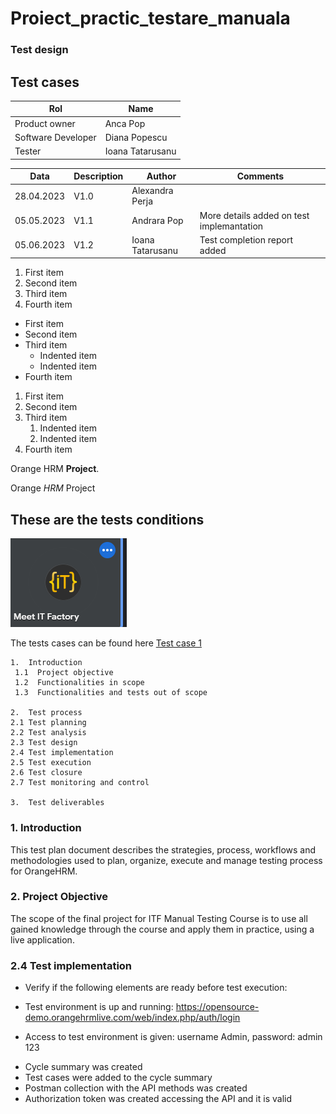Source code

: # Proiect_practic_testare_manuala
### Test design 
<h2>Test cases </h2> 

| Rol  | Name  |
|---|---|
| Product owner | Anca Pop |
| Software Developer | Diana Popescu |
| Tester | Ioana Tatarusanu |

| Data  | Description | Author | Comments | 
|---|---|---|---|
| 28.04.2023 | V1.0 | Alexandra Perja | |
| 05.05.2023 | V1.1 | Andrara Pop | More details added on test implemantation |
| 05.06.2023 | V1.2 | Ioana Tatarusanu | Test completion report added |

1. First item
2. Second item
3. Third item
4. Fourth item

- First item
- Second item
- Third item
    - Indented item
    - Indented item
- Fourth item

1. First item
2. Second item
3. Third item
    1. Indented item
    2. Indented item
4. Fourth item

Orange HRM **Project**.

Orange *HRM* Project

## These are the tests conditions 
![Test Conditions](https://github.com/IoanaT6/Proiect_practic_testare_manuala/blob/main/Screenshot%202023-05-05%20193116.png)

The tests cases can be found here [ Test case 1 ](https://github.com/IoanaT6/Proiect_practic_testare_manuala/blob/main/CV%20Tatarusanu%20Ioana.pdf)

    1.  Introduction 
     1.1  Project objective
     1.2  Functionalities in scope
     1.3  Functionalities and tests out of scope
  
    2.  Test process
    2.1 Test planning
    2.2 Test analysis
    2.3 Test design
    2.4 Test implementation
    2.5 Test execution
    2.6 Test closure
    2.7 Test monitoring and control
  
    3.  Test deliverables
    
### 1. Introduction
This test plan document describes the strategies, process, workflows and methodologies used to plan, organize, execute and manage testing process for OrangeHRM.

 ### 2. Project Objective
The scope of the final project for ITF Manual Testing Course is to use all gained knowledge through the course and apply them in practice, using a live application. 

### 2.4 Test implementation
* Verify if the following elements are ready before test execution:
- Test environment is up and running: https://opensource-demo.orangehrmlive.com/web/index.php/auth/login 
+ Access to test environment is given: username Admin, password: admin 123
* Cycle summary was created 
* Test cases were added to the cycle summary 
* Postman collection with the API methods was created 
* Authorization token was created accessing the API and it is valid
──────
> Exercise goal
None of the images should be copied, but every entry must be given again exactly.

> Task response
Source code

: # Proiect_practic_testare_manuala
### Test design 
<h2>Test cases </h2> 

| Rol  | Name  |
|---|---|
| Product owner | Anca Pop |
| Software Developer | Diana Popescu |
| Tester | Ioana Tatarusanu |

| Data  | Description | Author | Comments | 
|---|---|---|---|
| 28.04.2023 | V1.0 | Alexandra Perja | |
| 05.05.2023 | V1.1 | Andrara Pop | More details added on test implemantation |
| 05.06.2023 | V1.2 | Ioana Tatarusanu | Test completion report added |

1. First item
2. Second item
3. Third item
4. Fourth item

- First item
- Second item
- Third item
    - Indented item
    - Indented item
- Fourth item

1. First item
2. Second item
3. Third item
    1. Indented item
    2. Indented item
4. Fourth item

Orange HRM **Project**.

Orange *HRM* Project

## These are the tests conditions 
![Test Conditions](https://github.com/IoanaT6/Proiect_practic_testare_manuala/blob/main/Screenshot%202023-05-05%20193116.png)

The tests cases can be found here [ Test case 1 ](https://github.com/IoanaT6/Proiect_practic_testare_manuala/blob/main/CV%20Tatarusanu%20Ioana.pdf)

    1.  Introduction 
     1.1  Project objective
     1.2  Functionalities in scope
     1.3  Functionalities and tests out of scope
  
    2.  Test process
    2.1 Test planning
    2.2 Test analysis
    2.3 Test design
    2.4 Test implementation
    2.5 Test execution
    2.6 Test closure
    2.7 Test monitoring and control
  
    3.  Test deliverables
    
### 1. Introduction
This test plan document describes the strategies, process, workflows and methodologies used to plan, organize, execute and manage testing process for OrangeHRM.

 ### 2. Project Objective
The scope of the final project for ITF Manual Testing Course is to use all gained knowledge through the course and apply them in practice, using a live application. 

### 2.4 Test implementation
* Verify if the following elements are ready before test execution:
- Test environment is up and running: https://opensource-demo.orangehrmlive.com/web/index.php/auth/login 
+ Access to test environment is given: username Admin, password: admin 123
* Cycle summary was created 
* Test cases were added to the cycle summary 
* Postman collection with the API methods was created 
* Authorization token was created accessing the API and it is valid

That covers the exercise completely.